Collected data
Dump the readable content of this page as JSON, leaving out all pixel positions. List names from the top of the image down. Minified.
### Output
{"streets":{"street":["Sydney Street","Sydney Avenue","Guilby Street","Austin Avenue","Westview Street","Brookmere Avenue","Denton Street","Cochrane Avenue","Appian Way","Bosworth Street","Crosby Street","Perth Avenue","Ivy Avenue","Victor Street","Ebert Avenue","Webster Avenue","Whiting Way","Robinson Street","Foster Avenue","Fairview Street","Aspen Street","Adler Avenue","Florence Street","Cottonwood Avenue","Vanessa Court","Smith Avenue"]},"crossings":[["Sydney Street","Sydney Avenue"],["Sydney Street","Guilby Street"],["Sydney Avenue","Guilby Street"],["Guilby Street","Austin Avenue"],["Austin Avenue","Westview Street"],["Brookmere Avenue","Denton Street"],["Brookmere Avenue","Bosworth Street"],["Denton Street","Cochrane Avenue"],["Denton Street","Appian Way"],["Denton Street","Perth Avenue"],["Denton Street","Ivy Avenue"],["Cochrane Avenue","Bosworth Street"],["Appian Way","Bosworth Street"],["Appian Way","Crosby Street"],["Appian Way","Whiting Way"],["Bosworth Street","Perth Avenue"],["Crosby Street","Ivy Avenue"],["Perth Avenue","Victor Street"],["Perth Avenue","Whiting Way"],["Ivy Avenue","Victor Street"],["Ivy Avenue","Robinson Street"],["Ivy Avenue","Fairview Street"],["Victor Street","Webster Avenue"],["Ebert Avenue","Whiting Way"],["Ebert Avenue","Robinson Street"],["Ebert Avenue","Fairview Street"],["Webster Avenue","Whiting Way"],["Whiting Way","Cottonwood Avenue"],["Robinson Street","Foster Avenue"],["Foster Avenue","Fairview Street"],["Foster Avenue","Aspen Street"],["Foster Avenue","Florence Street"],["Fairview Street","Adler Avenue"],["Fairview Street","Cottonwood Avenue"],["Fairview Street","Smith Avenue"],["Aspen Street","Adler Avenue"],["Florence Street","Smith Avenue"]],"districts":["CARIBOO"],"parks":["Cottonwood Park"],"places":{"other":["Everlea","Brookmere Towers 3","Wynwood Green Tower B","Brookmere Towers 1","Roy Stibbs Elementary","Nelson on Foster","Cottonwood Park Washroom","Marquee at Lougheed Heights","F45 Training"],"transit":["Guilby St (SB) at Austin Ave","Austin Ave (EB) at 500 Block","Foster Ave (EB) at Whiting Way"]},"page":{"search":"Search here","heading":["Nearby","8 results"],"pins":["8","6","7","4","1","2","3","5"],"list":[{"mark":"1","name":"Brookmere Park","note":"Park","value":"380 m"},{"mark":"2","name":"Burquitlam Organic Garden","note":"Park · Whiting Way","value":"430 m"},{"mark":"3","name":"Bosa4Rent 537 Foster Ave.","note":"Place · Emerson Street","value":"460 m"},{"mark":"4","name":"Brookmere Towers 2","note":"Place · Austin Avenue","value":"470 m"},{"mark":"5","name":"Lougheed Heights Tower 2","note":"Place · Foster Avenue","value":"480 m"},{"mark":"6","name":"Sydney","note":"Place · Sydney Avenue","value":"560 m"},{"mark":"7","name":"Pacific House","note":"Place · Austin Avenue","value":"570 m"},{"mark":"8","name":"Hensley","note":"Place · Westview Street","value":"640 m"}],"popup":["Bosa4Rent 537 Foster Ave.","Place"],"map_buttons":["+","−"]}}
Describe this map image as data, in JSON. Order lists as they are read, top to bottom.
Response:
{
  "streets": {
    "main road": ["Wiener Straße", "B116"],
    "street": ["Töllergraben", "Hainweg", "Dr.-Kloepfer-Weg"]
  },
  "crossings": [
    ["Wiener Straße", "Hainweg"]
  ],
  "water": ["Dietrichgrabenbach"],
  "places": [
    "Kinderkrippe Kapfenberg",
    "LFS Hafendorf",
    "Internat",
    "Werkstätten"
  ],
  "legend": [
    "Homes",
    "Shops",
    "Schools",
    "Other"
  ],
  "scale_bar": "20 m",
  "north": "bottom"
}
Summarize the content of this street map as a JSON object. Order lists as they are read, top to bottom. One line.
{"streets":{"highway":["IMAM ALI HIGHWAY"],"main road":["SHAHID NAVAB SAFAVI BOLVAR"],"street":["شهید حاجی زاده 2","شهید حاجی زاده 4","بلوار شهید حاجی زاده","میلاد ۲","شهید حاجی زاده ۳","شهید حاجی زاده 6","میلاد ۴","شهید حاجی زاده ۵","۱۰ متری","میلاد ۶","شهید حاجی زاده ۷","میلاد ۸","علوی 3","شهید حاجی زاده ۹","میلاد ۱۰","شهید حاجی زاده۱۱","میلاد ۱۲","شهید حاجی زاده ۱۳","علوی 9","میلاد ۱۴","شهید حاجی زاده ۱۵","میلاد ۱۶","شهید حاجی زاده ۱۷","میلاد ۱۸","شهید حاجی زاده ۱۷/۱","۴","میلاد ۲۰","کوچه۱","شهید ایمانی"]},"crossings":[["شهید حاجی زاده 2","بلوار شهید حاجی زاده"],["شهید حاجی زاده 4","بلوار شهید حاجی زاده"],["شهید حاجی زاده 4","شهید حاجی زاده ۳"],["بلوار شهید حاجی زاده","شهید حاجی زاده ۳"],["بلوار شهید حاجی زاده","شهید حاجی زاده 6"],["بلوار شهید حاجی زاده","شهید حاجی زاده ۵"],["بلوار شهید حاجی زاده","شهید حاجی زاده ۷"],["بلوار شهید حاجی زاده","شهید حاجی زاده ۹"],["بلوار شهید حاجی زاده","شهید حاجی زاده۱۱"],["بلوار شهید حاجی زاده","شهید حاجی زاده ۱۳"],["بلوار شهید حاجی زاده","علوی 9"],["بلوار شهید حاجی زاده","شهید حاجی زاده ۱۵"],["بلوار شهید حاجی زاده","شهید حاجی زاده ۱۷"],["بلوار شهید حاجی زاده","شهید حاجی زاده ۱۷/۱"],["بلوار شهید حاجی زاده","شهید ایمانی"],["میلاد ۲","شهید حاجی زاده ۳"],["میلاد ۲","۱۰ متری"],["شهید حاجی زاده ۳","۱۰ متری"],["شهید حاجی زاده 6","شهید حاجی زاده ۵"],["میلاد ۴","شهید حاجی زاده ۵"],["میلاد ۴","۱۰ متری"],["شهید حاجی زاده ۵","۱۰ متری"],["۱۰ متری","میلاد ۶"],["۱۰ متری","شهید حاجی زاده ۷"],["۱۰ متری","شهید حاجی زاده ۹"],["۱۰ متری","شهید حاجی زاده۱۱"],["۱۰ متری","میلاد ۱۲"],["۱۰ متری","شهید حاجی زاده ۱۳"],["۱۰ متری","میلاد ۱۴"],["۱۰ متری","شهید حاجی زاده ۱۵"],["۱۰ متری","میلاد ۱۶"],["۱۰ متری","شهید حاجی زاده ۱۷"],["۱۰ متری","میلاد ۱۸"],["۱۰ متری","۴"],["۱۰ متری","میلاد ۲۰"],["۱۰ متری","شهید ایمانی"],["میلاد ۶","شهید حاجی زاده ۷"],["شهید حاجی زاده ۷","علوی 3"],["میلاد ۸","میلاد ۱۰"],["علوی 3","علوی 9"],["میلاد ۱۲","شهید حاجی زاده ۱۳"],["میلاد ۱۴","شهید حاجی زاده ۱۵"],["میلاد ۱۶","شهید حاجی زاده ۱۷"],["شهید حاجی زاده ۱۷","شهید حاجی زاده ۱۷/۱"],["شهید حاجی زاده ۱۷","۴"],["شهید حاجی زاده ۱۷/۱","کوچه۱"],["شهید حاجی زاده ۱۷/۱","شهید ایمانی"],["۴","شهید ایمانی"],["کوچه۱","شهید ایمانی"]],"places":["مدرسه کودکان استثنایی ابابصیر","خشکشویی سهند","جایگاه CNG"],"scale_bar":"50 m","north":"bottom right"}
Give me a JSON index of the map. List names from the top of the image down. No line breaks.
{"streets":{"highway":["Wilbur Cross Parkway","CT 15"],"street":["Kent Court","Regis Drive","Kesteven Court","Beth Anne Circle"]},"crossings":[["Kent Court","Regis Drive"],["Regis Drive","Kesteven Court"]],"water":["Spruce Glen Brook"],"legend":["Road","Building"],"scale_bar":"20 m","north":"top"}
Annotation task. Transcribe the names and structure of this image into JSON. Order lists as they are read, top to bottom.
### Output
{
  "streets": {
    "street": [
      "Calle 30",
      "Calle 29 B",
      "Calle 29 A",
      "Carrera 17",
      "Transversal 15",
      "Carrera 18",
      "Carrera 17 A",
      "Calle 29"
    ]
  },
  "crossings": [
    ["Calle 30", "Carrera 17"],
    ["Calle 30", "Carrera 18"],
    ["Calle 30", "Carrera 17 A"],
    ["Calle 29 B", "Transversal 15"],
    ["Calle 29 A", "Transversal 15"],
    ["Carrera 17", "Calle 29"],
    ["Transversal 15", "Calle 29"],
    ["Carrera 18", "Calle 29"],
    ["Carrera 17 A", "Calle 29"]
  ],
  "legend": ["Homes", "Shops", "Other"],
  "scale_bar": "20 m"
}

● **Goal of the exercise**: Above are the records; report each line in them that includes the word "image".

● **Response**:
Dump the readable content of this page as JSON, leaving out all pixel positions. List names from the top of the image down. Minified.
Describe this map image as data, in JSON. Order lists as they are read, top to bottom.
Give me a JSON index of the map. List names from the top of the image down. No line breaks.
Annotation task. Transcribe the names and structure of this image into JSON. Order lists as they are read, top to bottom.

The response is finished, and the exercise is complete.